Die Fakten: Außerhalb von seinem NRW-Landesverband erfährt Röttgen wenig Solidarität. Mit Ursula von der Leyen und Wolfgang Schäuble schlugen sich zwei Leistungsträger im Kabinett auf Merkels Seite. CSU-Chef Horst Seehofer hat Verständnis für die Entlassung. Die FDP richtet den Blick aufreizend nach vorn und redet über Peter Altmaier, Röttgens Nachfolger.
Röttgen dachte wohl in Optionen
Jede Motivforschung beginnt am 18. März, es ist der Tag der Gauck-Wahl. Am Rande nehmen die Kanzlerin und Seehofer den Minister ins Gebet. Zur Spitzenkandidatur hatten sie ihn nicht gedrängt. Nun machen sie ihm aber klar, dass es eine Schicksalswahl und sein Platz in NRW sei. Es ist eine Warnung – er hört den Schuss nicht.
Offenkundig denkt er in Kategorien von Optionen. Wenn es in NRW nicht klappt, bliebe ihm die Option Bund. Ist es schon damals ein Trugschluss? In der Folgezeit wird seine Position nicht besser, sein Scheitern kündigt sich an:
27. April: Im WAZ-Interview macht Merkel klar, dass sie „eine besondere Verantwortung für das Ganze“ habe und deshalb zur Energiewende die Ministerpräsidenten einladen werde. Sie nimmt es in die Hand. Ein Signal.
2. Mai, Kanzleramt: Merkel redet mit den Energiebossen. „Da hat sich gezeigt, wie schwer sich Norbert Röttgen tut, als Gesprächspartner der Wirtschaft akzeptiert zu werden“, so EU-Kommissar Günther Oettinger.
8. Mai, Düsseldorf: Röttgen erweckt den Eindruck, dass in NRW auch über Merkels Finanzkurs entschieden wird: „Angela Merkel kann nicht glaubwürdig und stark nach Außen auftreten, wenn im größten Bundesland auch Verschuldung offensiv betrieben wird.“ Das hatte noch keiner gewagt. Merkel ist sauer.
11. Mai, Bundesrat: Erst die Wirtschaft, nun die Länder: Sie lassen ihn fallen. Das Gesetz zur Solarförderung kippt, auch CDU-Ministerpräsidenten zeigen ihm die kalte Schulter.
13. März, NRW-Wahl: Die Quittung für den unglücklichen Wahlkampf fällt herber aus als erwartet. 26 Prozent sind keine Empfehlung für Röttgen.
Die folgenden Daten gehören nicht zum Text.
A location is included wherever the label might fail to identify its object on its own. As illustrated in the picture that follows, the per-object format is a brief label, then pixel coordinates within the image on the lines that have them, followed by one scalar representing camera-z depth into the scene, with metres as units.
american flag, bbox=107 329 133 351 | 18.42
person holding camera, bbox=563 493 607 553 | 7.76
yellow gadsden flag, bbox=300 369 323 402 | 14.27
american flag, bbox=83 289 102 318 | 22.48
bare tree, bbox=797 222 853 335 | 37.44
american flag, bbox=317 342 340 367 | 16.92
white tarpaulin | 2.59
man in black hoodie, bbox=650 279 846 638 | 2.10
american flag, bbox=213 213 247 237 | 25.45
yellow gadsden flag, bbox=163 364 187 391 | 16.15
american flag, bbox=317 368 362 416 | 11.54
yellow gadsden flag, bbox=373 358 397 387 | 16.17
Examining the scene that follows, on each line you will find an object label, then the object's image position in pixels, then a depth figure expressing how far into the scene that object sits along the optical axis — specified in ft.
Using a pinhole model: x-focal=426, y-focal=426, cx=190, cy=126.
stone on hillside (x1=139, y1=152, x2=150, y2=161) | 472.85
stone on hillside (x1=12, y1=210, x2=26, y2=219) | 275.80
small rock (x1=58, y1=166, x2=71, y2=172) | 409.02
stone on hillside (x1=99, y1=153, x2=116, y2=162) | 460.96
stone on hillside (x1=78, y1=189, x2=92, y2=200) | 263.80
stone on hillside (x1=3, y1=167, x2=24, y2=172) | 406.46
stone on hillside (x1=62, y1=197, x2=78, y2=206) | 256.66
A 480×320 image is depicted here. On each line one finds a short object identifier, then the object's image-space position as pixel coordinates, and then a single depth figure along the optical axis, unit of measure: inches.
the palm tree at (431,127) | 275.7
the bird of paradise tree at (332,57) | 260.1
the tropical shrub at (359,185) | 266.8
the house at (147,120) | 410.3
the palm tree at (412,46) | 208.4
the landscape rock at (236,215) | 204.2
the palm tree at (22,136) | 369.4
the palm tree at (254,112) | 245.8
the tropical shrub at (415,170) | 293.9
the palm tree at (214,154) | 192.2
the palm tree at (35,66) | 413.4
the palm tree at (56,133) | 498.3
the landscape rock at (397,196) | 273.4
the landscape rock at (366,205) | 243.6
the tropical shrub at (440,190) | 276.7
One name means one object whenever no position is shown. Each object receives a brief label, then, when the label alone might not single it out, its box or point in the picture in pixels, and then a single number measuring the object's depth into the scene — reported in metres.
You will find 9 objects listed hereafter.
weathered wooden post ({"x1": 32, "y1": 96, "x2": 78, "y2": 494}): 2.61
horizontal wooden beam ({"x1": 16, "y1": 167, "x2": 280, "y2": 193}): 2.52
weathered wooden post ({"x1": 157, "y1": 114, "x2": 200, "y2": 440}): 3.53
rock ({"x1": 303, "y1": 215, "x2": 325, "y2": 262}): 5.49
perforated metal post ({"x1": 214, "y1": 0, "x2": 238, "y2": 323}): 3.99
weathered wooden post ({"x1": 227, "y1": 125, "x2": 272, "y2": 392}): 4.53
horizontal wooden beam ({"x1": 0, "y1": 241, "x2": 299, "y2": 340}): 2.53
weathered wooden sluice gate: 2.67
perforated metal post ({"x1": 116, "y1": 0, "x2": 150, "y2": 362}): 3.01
15. Mai, Kanzleramt: Merkel ist klar, dass ihr Minister eine „lahme Ente“ ist, ein Neuanfang nottut; auch, um von sich abzulenken und um den tobenden Seehofer zu besänftigen. „Jetzt geht es um mich“, wird sie Röttgen sagen. So will es der „Spiegel“ erfahren haben. Sie erwartet Röttgens Rücktritt. Er spielt nicht mit. Einen Tag später kommt es darauf nicht mehr an.